WORK TO BE COMPLETED: The word "fees" may appear in some lines of the data; copy every such line.
** Opening STORED DATA block **
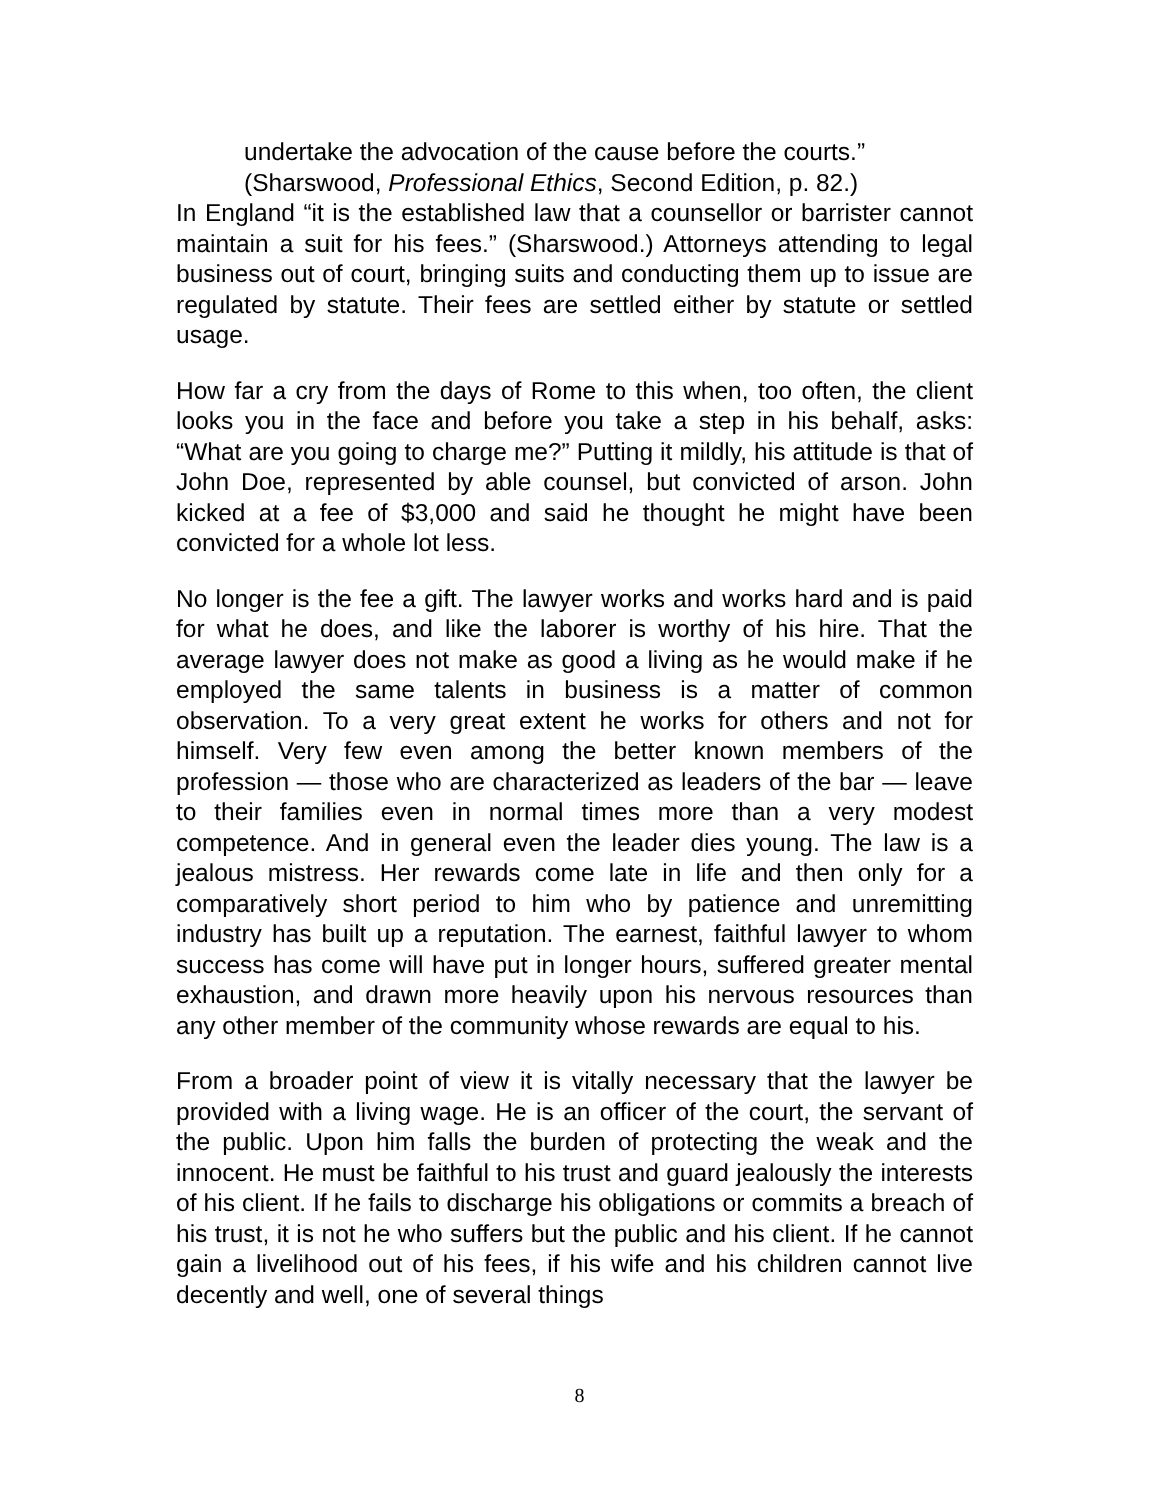undertake the advocation of the cause before the courts.”
(Sharswood, Professional Ethics, Second Edition, p. 82.)
In England “it is the established law that a counsellor or barrister cannot maintain a suit for his fees.” (Sharswood.) Attorneys attending to legal business out of court, bringing suits and conducting them up to issue are regulated by statute. Their fees are settled either by statute or settled usage.
How far a cry from the days of Rome to this when, too often, the client looks you in the face and before you take a step in his behalf, asks: “What are you going to charge me?” Putting it mildly, his attitude is that of John Doe, represented by able counsel, but convicted of arson. John kicked at a fee of $3,000 and said he thought he might have been convicted for a whole lot less.
No longer is the fee a gift. The lawyer works and works hard and is paid for what he does, and like the laborer is worthy of his hire. That the average lawyer does not make as good a living as he would make if he employed the same talents in business is a matter of common observation. To a very great extent he works for others and not for himself. Very few even among the better known members of the profession — those who are characterized as leaders of the bar — leave to their families even in normal times more than a very modest competence. And in general even the leader dies young. The law is a jealous mistress. Her rewards come late in life and then only for a comparatively short period to him who by patience and unremitting industry has built up a reputation. The earnest, faithful lawyer to whom success has come will have put in longer hours, suffered greater mental exhaustion, and drawn more heavily upon his nervous resources than any other member of the community whose rewards are equal to his.
From a broader point of view it is vitally necessary that the lawyer be provided with a living wage. He is an officer of the court, the servant of the public. Upon him falls the burden of protecting the weak and the innocent. He must be faithful to his trust and guard jealously the interests of his client. If he fails to discharge his obligations or commits a breach of his trust, it is not he who suffers but the public and his client. If he cannot gain a livelihood out of his fees, if his wife and his children cannot live decently and well, one of several things
8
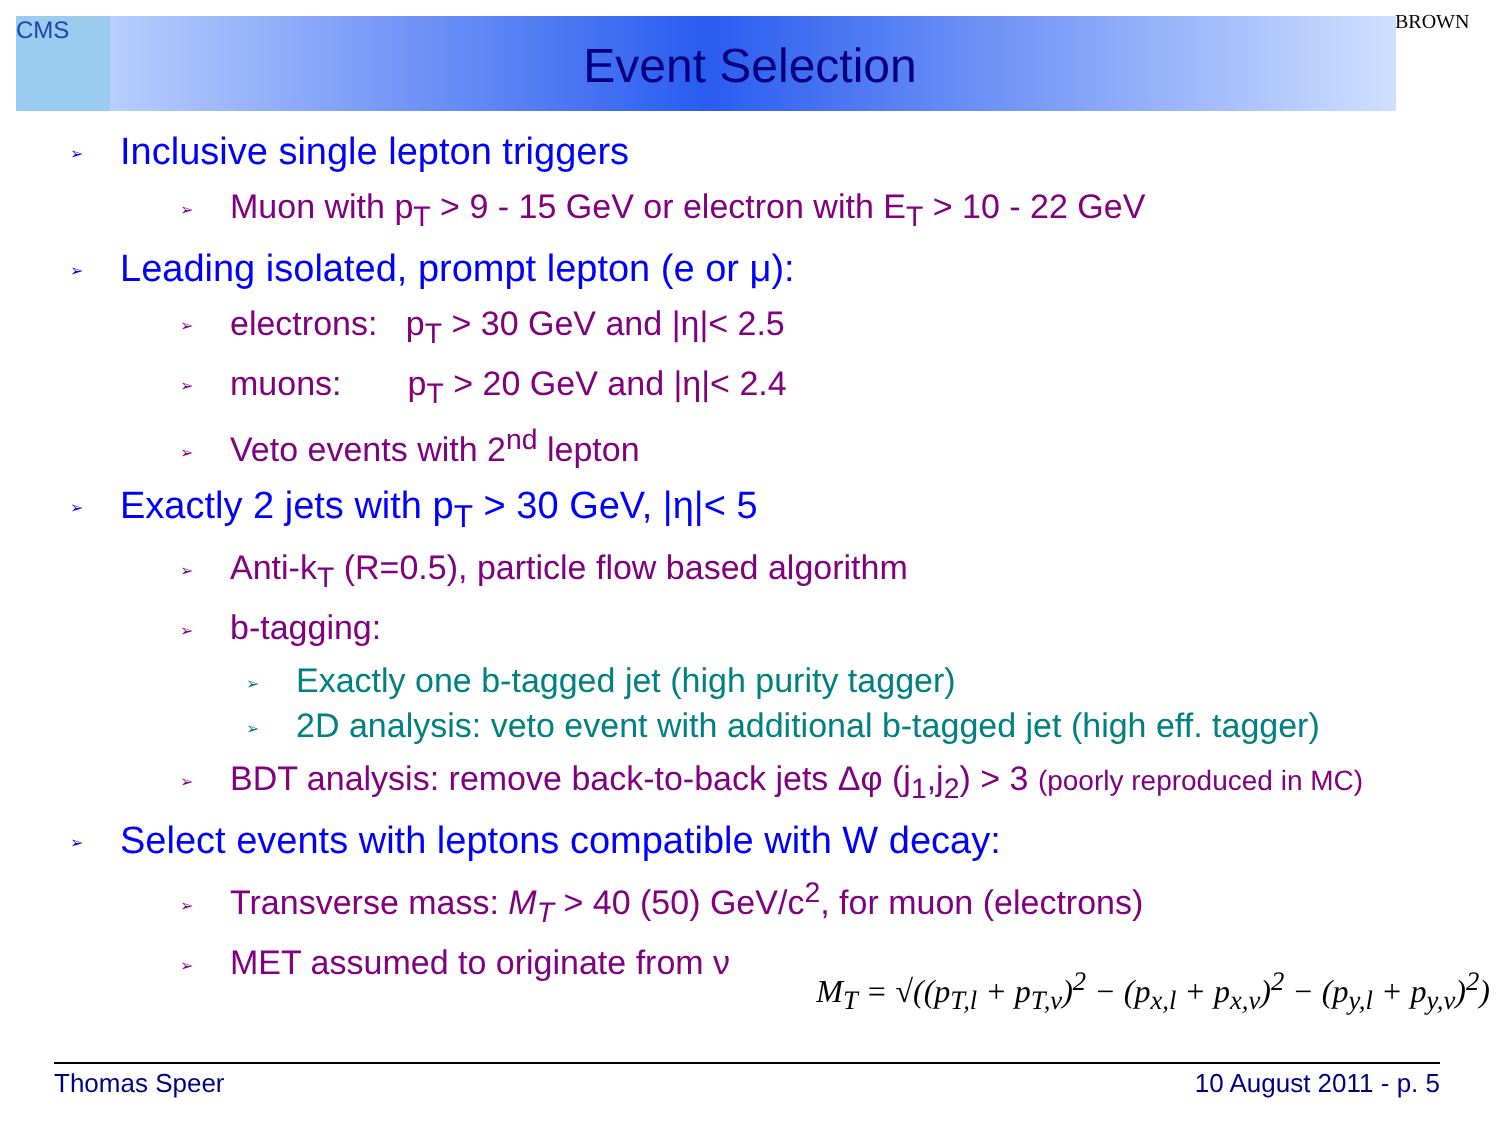CMS BROWN
Event Selection
Inclusive single lepton triggers
Muon with p<sub>T</sub> > 9 - 15 GeV or electron with E<sub>T</sub> > 10 - 22 GeV
Leading isolated, prompt lepton (e or μ):
electrons: p<sub>T</sub> > 30 GeV and |η|< 2.5
muons: p<sub>T</sub> > 20 GeV and |η|< 2.4
Veto events with 2<sup>nd</sup> lepton
Exactly 2 jets with p<sub>T</sub> > 30 GeV, |η|< 5
Anti-k<sub>T</sub> (R=0.5), particle flow based algorithm
b-tagging:
Exactly one b-tagged jet (high purity tagger)
2D analysis: veto event with additional b-tagged jet (high eff. tagger)
BDT analysis: remove back-to-back jets Δφ (j<sub>1</sub>,j<sub>2</sub>) > 3 (poorly reproduced in MC)
Select events with leptons compatible with W decay:
Transverse mass: M<sub>T</sub> > 40 (50) GeV/c<sup>2</sup>, for muon (electrons)
MET assumed to originate from ν
M<sub>T</sub> = √((p<sub>T,l</sub> + p<sub>T,ν</sub>)<sup>2</sup> − (p<sub>x,l</sub> + p<sub>x,ν</sub>)<sup>2</sup> − (p<sub>y,l</sub> + p<sub>y,ν</sub>)<sup>2</sup>)
Thomas Speer 10 August 2011 - p. 5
** Closing STORED DATA block **
WRITTEN RESPONSE:
In England “it is the established law that a counsellor or barrister cannot maintain a suit for his fees.” (Sharswood.) Attorneys attending to legal business out of court, bringing suits and conducting them up to issue are regulated by statute. Their fees are settled either by statute or settled usage.
From a broader point of view it is vitally necessary that the lawyer be provided with a living wage. He is an officer of the court, the servant of the public. Upon him falls the burden of protecting the weak and the innocent. He must be faithful to his trust and guard jealously the interests of his client. If he fails to discharge his obligations or commits a breach of his trust, it is not he who suffers but the public and his client. If he cannot gain a livelihood out of his fees, if his wife and his children cannot live decently and well, one of several things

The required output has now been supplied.